SLING: Sino Linguistic Evaluation of Large Language Models

arXiv.org Artificial Intelligence

To understand what kinds of linguistic knowledge are encoded by pretrained Chinese language models (LMs), we introduce the benchmark of Sino LINGuistics (SLING), which consists of 38K minimal sentence pairs in Mandarin Chinese grouped into 9 high-level linguistic phenomena. Each pair demonstrates the acceptability contrast of a specific syntactic or semantic phenomenon (e.g., The keys are lost vs. The keys is lost), and an LM should assign lower perplexity to the acceptable sentence. In contrast to the CLiMP dataset (Xiang et al., 2021), which also contains Chinese minimal pairs and was created by translating the vocabulary of the English BLiMP dataset, the minimal pairs in SLING are derived primarily by applying syntactic and lexical transformations to naturally-occurring, linguist-annotated sentences from the Chinese Treebank 9.0, thus addressing severe issues in CLiMP's data generation process.
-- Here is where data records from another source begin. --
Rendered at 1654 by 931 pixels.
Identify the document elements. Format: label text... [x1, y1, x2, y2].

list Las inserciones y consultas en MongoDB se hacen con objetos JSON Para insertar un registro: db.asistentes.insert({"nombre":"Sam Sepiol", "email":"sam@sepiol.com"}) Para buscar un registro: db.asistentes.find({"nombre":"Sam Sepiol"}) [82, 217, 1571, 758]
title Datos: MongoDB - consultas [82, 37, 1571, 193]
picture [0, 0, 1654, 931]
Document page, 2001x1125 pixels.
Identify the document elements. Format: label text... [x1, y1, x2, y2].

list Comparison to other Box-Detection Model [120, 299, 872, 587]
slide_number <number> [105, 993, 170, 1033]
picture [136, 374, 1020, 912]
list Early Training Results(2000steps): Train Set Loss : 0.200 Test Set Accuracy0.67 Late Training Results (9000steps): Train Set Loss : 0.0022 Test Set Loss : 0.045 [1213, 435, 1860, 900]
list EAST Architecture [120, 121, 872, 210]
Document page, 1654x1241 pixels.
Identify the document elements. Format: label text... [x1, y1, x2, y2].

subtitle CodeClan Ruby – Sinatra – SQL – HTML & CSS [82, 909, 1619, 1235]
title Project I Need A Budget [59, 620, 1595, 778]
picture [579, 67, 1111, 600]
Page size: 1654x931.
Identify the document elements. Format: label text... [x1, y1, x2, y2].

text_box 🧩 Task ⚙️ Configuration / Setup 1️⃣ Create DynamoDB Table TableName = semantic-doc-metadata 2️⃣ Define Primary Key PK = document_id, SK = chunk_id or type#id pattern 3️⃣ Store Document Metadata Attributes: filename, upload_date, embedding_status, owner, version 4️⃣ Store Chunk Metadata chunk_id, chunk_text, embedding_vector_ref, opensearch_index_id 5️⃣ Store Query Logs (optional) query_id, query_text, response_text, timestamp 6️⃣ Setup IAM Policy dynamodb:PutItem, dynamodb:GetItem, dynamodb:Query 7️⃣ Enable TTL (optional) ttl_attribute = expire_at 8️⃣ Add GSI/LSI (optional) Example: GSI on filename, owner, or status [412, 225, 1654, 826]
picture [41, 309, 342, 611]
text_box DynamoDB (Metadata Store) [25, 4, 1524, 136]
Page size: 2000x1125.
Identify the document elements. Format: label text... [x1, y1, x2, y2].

We test 18 publicly available pretrained monolingual (e.g., BERT-base-zh, CPM) and multi-lingual (e.g., mT5, XLM) language models on SLING. Our experiments show that the average accuracy for LMs is far below human performance (69.7% vs. 97.1%), while BERT-base-zh achieves the highest accuracy (84.8%) of all tested LMs, even much larger ones. Additionally, we find that most LMs have a strong gender and number (singular/plural) bias, and they perform better on local phenomena than hierarchical ones.